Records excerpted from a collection
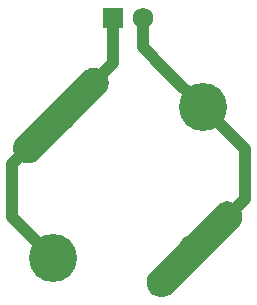
<source format=gtl>
G04 #@! TF.GenerationSoftware,KiCad,Pcbnew,6.0.0-rc1-unknown-7dfc4e3~65~ubuntu18.04.1*
G04 #@! TF.CreationDate,2018-07-28T12:11:48+05:30*
G04 #@! TF.ProjectId,airmount,6169726D6F756E742E6B696361645F70,rev?*
G04 #@! TF.SameCoordinates,Original*
G04 #@! TF.FileFunction,Copper,L1,Top,Signal*
G04 #@! TF.FilePolarity,Positive*
%FSLAX46Y46*%
G04 Gerber Fmt 4.6, Leading zero omitted, Abs format (unit mm)*
G04 Created by KiCad (PCBNEW 6.0.0-rc1-unknown-7dfc4e3~65~ubuntu18.04.1) date Sat Jul 28 12:11:48 2018*
%MOMM*%
%LPD*%
G01*
G04 APERTURE LIST*
G04 #@! TA.AperFunction,ComponentPad*
%ADD10C,4.064000*%
G04 #@! TD*
G04 #@! TA.AperFunction,Conductor*
%ADD11C,0.100000*%
G04 #@! TD*
G04 #@! TA.AperFunction,ComponentPad*
%ADD12C,2.540000*%
G04 #@! TD*
G04 #@! TA.AperFunction,ComponentPad*
%ADD13R,1.750000X1.750000*%
G04 #@! TD*
G04 #@! TA.AperFunction,ComponentPad*
%ADD14C,1.750000*%
G04 #@! TD*
G04 #@! TA.AperFunction,ViaPad*
%ADD15C,0.800000*%
G04 #@! TD*
G04 #@! TA.AperFunction,Conductor*
%ADD16C,1.016000*%
G04 #@! TD*
G04 APERTURE END LIST*
D10*
G04 #@! TO.P,M1,2*
G04 #@! TO.N,GND*
X133358021Y-82541979D03*
G04 #@! TO.P,M1,1*
G04 #@! TO.N,Net-(J1-Pad1)*
X120641979Y-95258021D03*
G04 #@! TD*
D11*
G04 #@! TO.N,GND*
G04 #@! TO.C,M2*
G36*
X135565922Y-90509796D02*
X135689205Y-90528084D01*
X135810102Y-90558367D01*
X135927448Y-90600354D01*
X136040114Y-90653641D01*
X136147014Y-90717715D01*
X136247119Y-90791958D01*
X136339466Y-90875655D01*
X136339467Y-90875656D01*
X136423164Y-90968003D01*
X136497407Y-91068108D01*
X136561481Y-91175008D01*
X136614768Y-91287674D01*
X136656755Y-91405020D01*
X136687038Y-91525917D01*
X136705326Y-91649200D01*
X136711441Y-91773682D01*
X136705326Y-91898164D01*
X136687038Y-92021447D01*
X136656755Y-92142344D01*
X136614768Y-92259690D01*
X136561481Y-92372356D01*
X136497407Y-92479256D01*
X136423164Y-92579361D01*
X136339467Y-92671708D01*
X130771708Y-98239467D01*
X130679361Y-98323164D01*
X130579256Y-98397407D01*
X130472356Y-98461481D01*
X130359690Y-98514768D01*
X130242344Y-98556755D01*
X130121447Y-98587038D01*
X129998164Y-98605326D01*
X129873682Y-98611441D01*
X129749200Y-98605326D01*
X129625917Y-98587038D01*
X129505020Y-98556755D01*
X129387674Y-98514768D01*
X129275008Y-98461481D01*
X129168108Y-98397407D01*
X129068003Y-98323164D01*
X128975656Y-98239467D01*
X128975655Y-98239466D01*
X128891958Y-98147119D01*
X128817715Y-98047014D01*
X128753641Y-97940114D01*
X128700354Y-97827448D01*
X128658367Y-97710102D01*
X128628084Y-97589205D01*
X128609796Y-97465922D01*
X128603681Y-97341440D01*
X128609796Y-97216958D01*
X128628084Y-97093675D01*
X128658367Y-96972778D01*
X128700354Y-96855432D01*
X128753641Y-96742766D01*
X128817715Y-96635866D01*
X128891958Y-96535761D01*
X128975655Y-96443414D01*
X134543414Y-90875655D01*
X134635761Y-90791958D01*
X134735866Y-90717715D01*
X134842766Y-90653641D01*
X134955432Y-90600354D01*
X135072778Y-90558367D01*
X135193675Y-90528084D01*
X135316958Y-90509796D01*
X135441440Y-90503681D01*
X135565922Y-90509796D01*
X135565922Y-90509796D01*
G37*
D12*
G04 #@! TD*
G04 #@! TO.P,M2,2*
G04 #@! TO.N,GND*
X132657561Y-94557561D03*
D11*
G04 #@! TO.N,Net-(J1-Pad1)*
G04 #@! TO.C,M2*
G36*
X124250800Y-79194674D02*
X124374083Y-79212962D01*
X124494980Y-79243245D01*
X124612326Y-79285232D01*
X124724992Y-79338519D01*
X124831892Y-79402593D01*
X124931997Y-79476836D01*
X125024344Y-79560533D01*
X125024345Y-79560534D01*
X125108042Y-79652881D01*
X125182285Y-79752986D01*
X125246359Y-79859886D01*
X125299646Y-79972552D01*
X125341633Y-80089898D01*
X125371916Y-80210795D01*
X125390204Y-80334078D01*
X125396319Y-80458560D01*
X125390204Y-80583042D01*
X125371916Y-80706325D01*
X125341633Y-80827222D01*
X125299646Y-80944568D01*
X125246359Y-81057234D01*
X125182285Y-81164134D01*
X125108042Y-81264239D01*
X125024345Y-81356586D01*
X119456586Y-86924345D01*
X119364239Y-87008042D01*
X119264134Y-87082285D01*
X119157234Y-87146359D01*
X119044568Y-87199646D01*
X118927222Y-87241633D01*
X118806325Y-87271916D01*
X118683042Y-87290204D01*
X118558560Y-87296319D01*
X118434078Y-87290204D01*
X118310795Y-87271916D01*
X118189898Y-87241633D01*
X118072552Y-87199646D01*
X117959886Y-87146359D01*
X117852986Y-87082285D01*
X117752881Y-87008042D01*
X117660534Y-86924345D01*
X117660533Y-86924344D01*
X117576836Y-86831997D01*
X117502593Y-86731892D01*
X117438519Y-86624992D01*
X117385232Y-86512326D01*
X117343245Y-86394980D01*
X117312962Y-86274083D01*
X117294674Y-86150800D01*
X117288559Y-86026318D01*
X117294674Y-85901836D01*
X117312962Y-85778553D01*
X117343245Y-85657656D01*
X117385232Y-85540310D01*
X117438519Y-85427644D01*
X117502593Y-85320744D01*
X117576836Y-85220639D01*
X117660533Y-85128292D01*
X123228292Y-79560533D01*
X123320639Y-79476836D01*
X123420744Y-79402593D01*
X123527644Y-79338519D01*
X123640310Y-79285232D01*
X123757656Y-79243245D01*
X123878553Y-79212962D01*
X124001836Y-79194674D01*
X124126318Y-79188559D01*
X124250800Y-79194674D01*
X124250800Y-79194674D01*
G37*
D12*
G04 #@! TD*
G04 #@! TO.P,M2,1*
G04 #@! TO.N,Net-(J1-Pad1)*
X121342439Y-83242439D03*
D13*
G04 #@! TO.P,J1,1*
G04 #@! TO.N,Net-(J1-Pad1)*
X125780800Y-74941800D03*
D14*
G04 #@! TO.P,J1,2*
G04 #@! TO.N,GND*
X128280800Y-74941800D03*
G04 #@! TD*
D15*
G04 #@! TO.N,GND*
X128280800Y-77464758D03*
X130191042Y-79375000D03*
X136906000Y-86089958D03*
X136906000Y-90309122D03*
X136906000Y-88392000D03*
G04 #@! TD*
D16*
G04 #@! TO.N,GND*
X128280800Y-77464758D02*
X128280800Y-77464758D01*
X128280800Y-74941800D02*
X128280800Y-77464758D01*
X133358021Y-82541979D02*
X136906000Y-86089958D01*
X136906000Y-90309122D02*
X136906000Y-90309122D01*
X136906000Y-86089958D02*
X136906000Y-88392000D01*
X128280800Y-77464758D02*
X130191042Y-79375000D01*
X130191042Y-79375000D02*
X133358021Y-82541979D01*
X136906000Y-86089958D02*
X136906000Y-86089958D01*
X136906000Y-90309122D02*
X132657561Y-94557561D01*
X136906000Y-88392000D02*
X136906000Y-90309122D01*
G04 #@! TO.N,Net-(J1-Pad1)*
X125780800Y-78804078D02*
X121342439Y-83242439D01*
X125780800Y-74941800D02*
X125780800Y-78804078D01*
X120641979Y-95258021D02*
X117221000Y-91837042D01*
X117221000Y-87363878D02*
X121342439Y-83242439D01*
X117221000Y-91837042D02*
X117221000Y-87363878D01*
G04 #@! TD*
M02*

</source>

#### [WHAT IS EXPECTED]
Match on "unknown": copy every line in the records that has it.

#### [TASK RESPONSE]
G04 #@! TF.GenerationSoftware,KiCad,Pcbnew,6.0.0-rc1-unknown-7dfc4e3~65~ubuntu18.04.1*
G04 Created by KiCad (PCBNEW 6.0.0-rc1-unknown-7dfc4e3~65~ubuntu18.04.1) date Sat Jul 28 12:11:48 2018*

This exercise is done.